The next story is a real eye-opener that showed up posted over at Bloomberg yesterday. The headline is almost unbelievable… and reads “U.S. Posts Record Budget Deficit of $221 Billion in February”. The litany of woes contained in the article takes about five minutes to read… and the link is here.
Here’s the first of my two must read offerings for the day. This rather large read is posted over at jessescrossroadscafe.com. and bears the headline “Propaganda Campaign Attempts to Mask the Economic Risks and Reality”. The smallish introduction leads to a much larger essay by Yves Smith posted over at nakedcapitalism.com. The title to this essay reads “The Empire Continues to Strike Back: Team Obama Propaganda Campaign Reaches a Fever Pitch”. Both the introduction and the essay are well worth your time… and the link is here.
And lastly comes this piece from the March/April edition of Foreign Affairs… published by the Council on Foreign Relations… and posted over at informationclearinghouse.com. It’s written by Niall Ferguson and is titled “Complexity and Collapse: Empires on the Edge of Chaos”. The summary statement says the following… “Imperial collapse may come much more suddenly than many historians imagine. A combination of fiscal deficits and military overstretch suggests that the United States may be the next empire on the precipice.” As I said, I feel this is a must read, even though it will take the better part of half an hour to run through it. I thank reader Roy Stephens for bringing it to my attention… and the link is here.

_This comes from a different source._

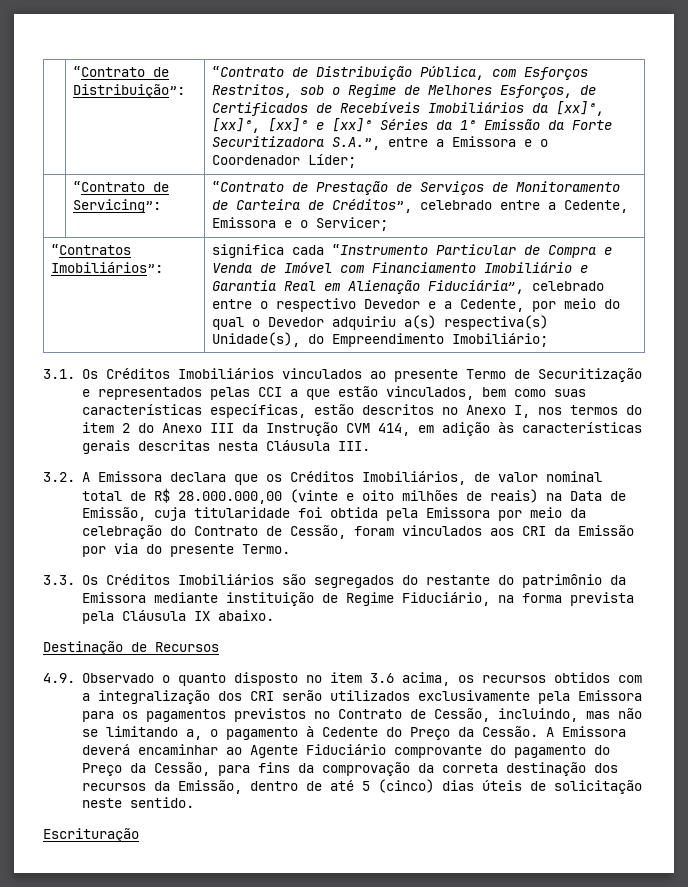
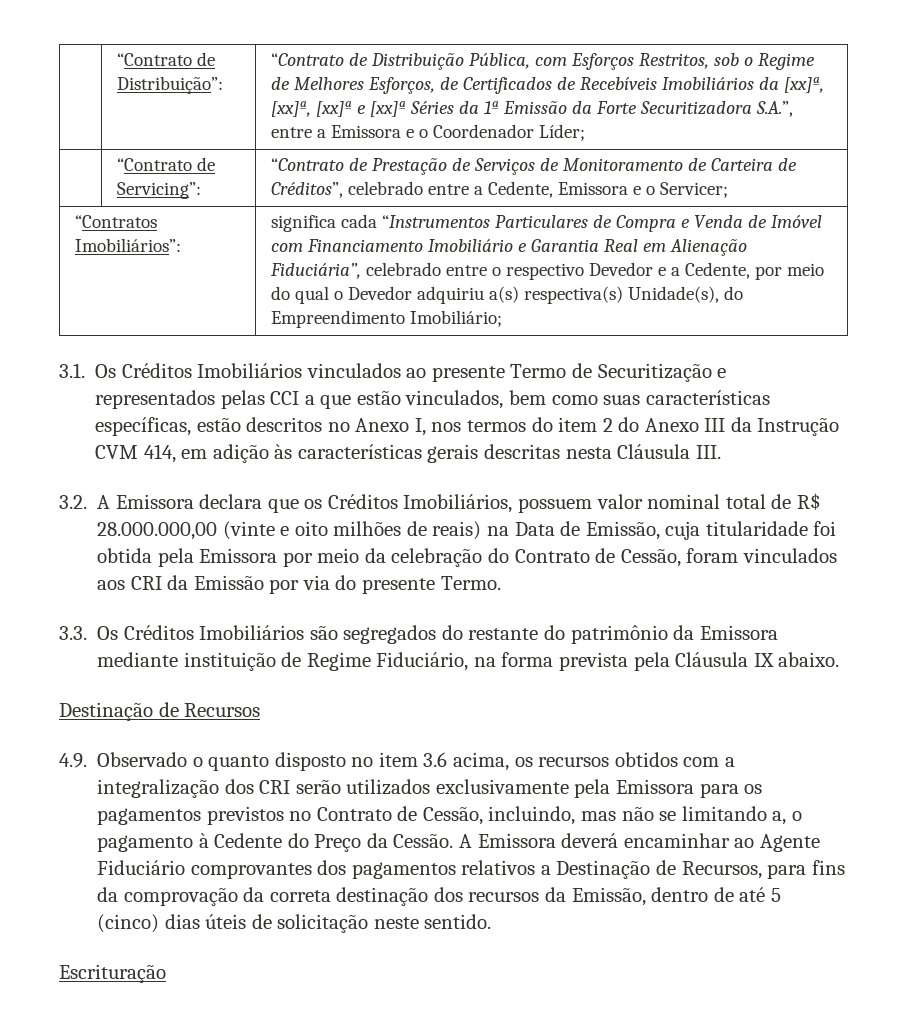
[331,244,516,255] “Instrumento Particular -> [381,215,588,228] “Instrumentos Particulares
[473,472,490,482] de -> [517,498,592,513] possuem
[393,745,610,758] [81,762,210,776] comprovante do pagamento do Preço da Cessão, -> [190,860,762,879] comprovantes dos pagamentos relativos a Destinação de Recursos,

In the piece I posted above from jessescrossroadscafe.com piece above, came these words… “I have never seen such a load of rubbish being put forward with regard to the markets in US financial assets and commodities, and I’ve seen quite a bit in the last twenty years. In particular, the campaigns against gold and silver are heavy-handed, obvious, and reaching the point of hysteria.”
That would just about sum up what happened on Wednesday… as it was certainly “heavy-handed and obvious”. On Tuesday I included a 6-month gold graph along with the following commentary… “You’ll note that in the last four trading days, it seems like the gold price is rolling over. It’s hard to say whether this is going to correct itself… or if it’s going to go lower. If it does go lower from here… it will certainly not be due to any free market forces that I can think of… but it’s too soon to tell right now.” If you wish to refresh your memory, the link to Tuesday’s column is here… and the graph is near the bottom.

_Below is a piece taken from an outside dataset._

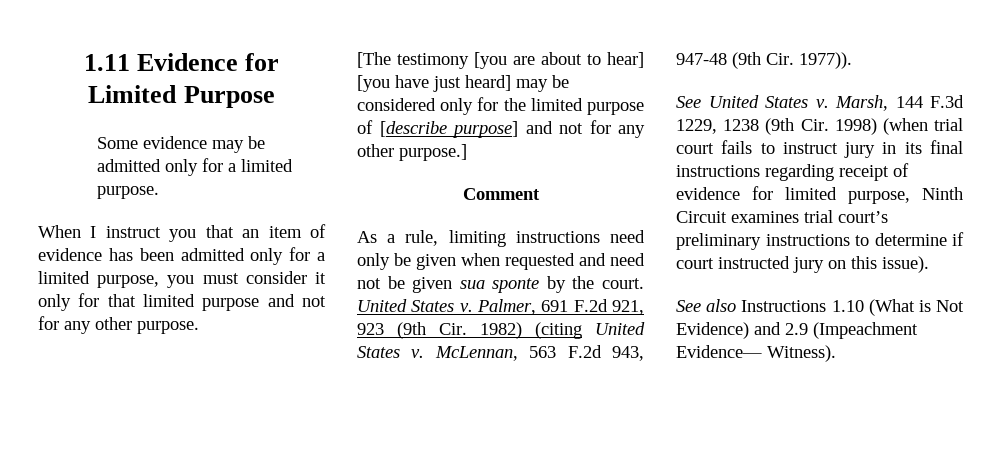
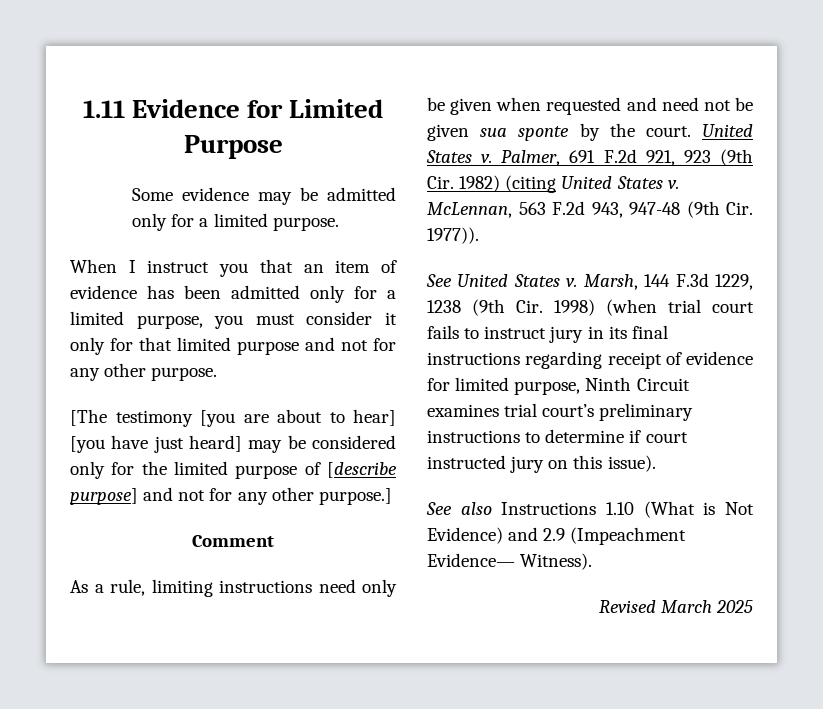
(836, 353) none -> [598,600,753,613] // Revised March 2025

Anyway, here’s what the 6-month gold graph looks like two days later. Yesterday we closed slightly below the 50-day moving average… and if we don’t recover well above it either today or Friday, it’s my bet that the gold price may re-test the 200-day moving average, which has now snuck up to $1,039 spot.

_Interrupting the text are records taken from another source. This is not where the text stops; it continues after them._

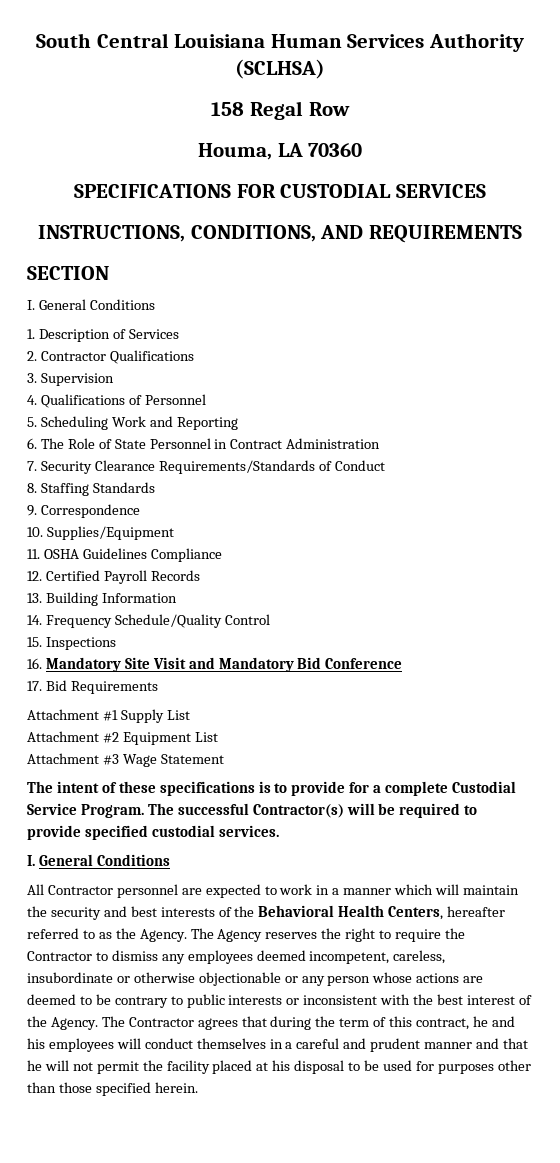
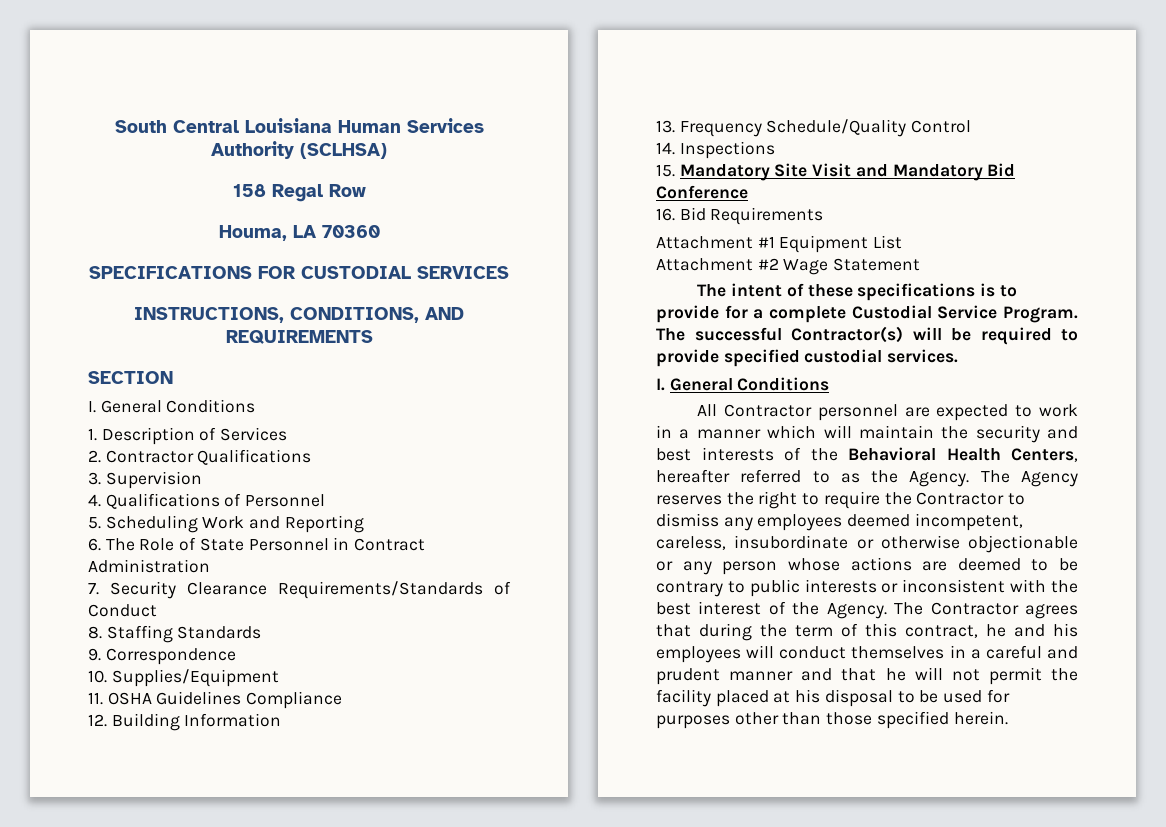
[45,570,200,584] [27,593,42,603] Certified Payroll Records // 13. -> (107, 720) none
[27,615,42,625] 14. -> [656,120,675,133] 13.
[27,637,42,647] 15. -> [656,142,675,155] 14.
[27,658,42,669] 16. -> [656,164,675,177] 15.
[27,681,42,691] 17. -> [656,208,675,221] 16.
[120,709,164,723] Supply -> [779,235,869,253] Equipment
[122,732,218,745] [27,753,119,765] Equipment List // Attachment #3 -> (779, 264) none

One thing that you must remember looking at this chart is that it’s 100% made in the U.S.A. by the Fed, the Treasury and the PPT… with the bullion banks doing the dirty work. There is no free market price to be seen on this graph anywhere.
Ted Butler feels strongly that we are in the final stages of the bullion banks covering as many of their short positions as they can… and this final push to the downside [if it comes] fits right into the grand scheme of things… but a couple of more days of market activity will be needed to confirm this one way or another, so we’ll have to wait for the bullion banks’ next trick.
Not much happened during Hong Kong trading during their Thursday session, but I did note that silver hit a new low. Volume so far this morning [4:53 a.m. Eastern time] for gold is 19,791 contracts… and in silver it’s a reasonably heavy 4,565 contracts.
The preliminary volume numbers for Wednesday’s trading are now up on the CME’s website… and they show that a massive 235,814 contracts were traded in gold yesterday… and in silver it was 47,681 contracts. The open interest numbers will be worth looking at when they’re posted later this morning. I’m expecting some short covering to be reported. Of course none of these numbers will be in tomorrow’s COT report… as all this very interesting activity took place the day after the cut-off… and won’t show up until next Friday’s report. And as you already know, dear reader, ‘doing the dirty’ on a Wednesday is one of the bullion banks’ favourite tricks.
As I sign off on this column, I see that London has been open for a bit… and not much is happening their, either. It will be [once again] up to the U.S. bullion banks to provide today’s entertainment in the precious metals market when the Comex opens… and after yesterday’s performance… I’m sure they won’t disappoint us.
I hope your Thursday goes well… and I’ll see you tomorrow.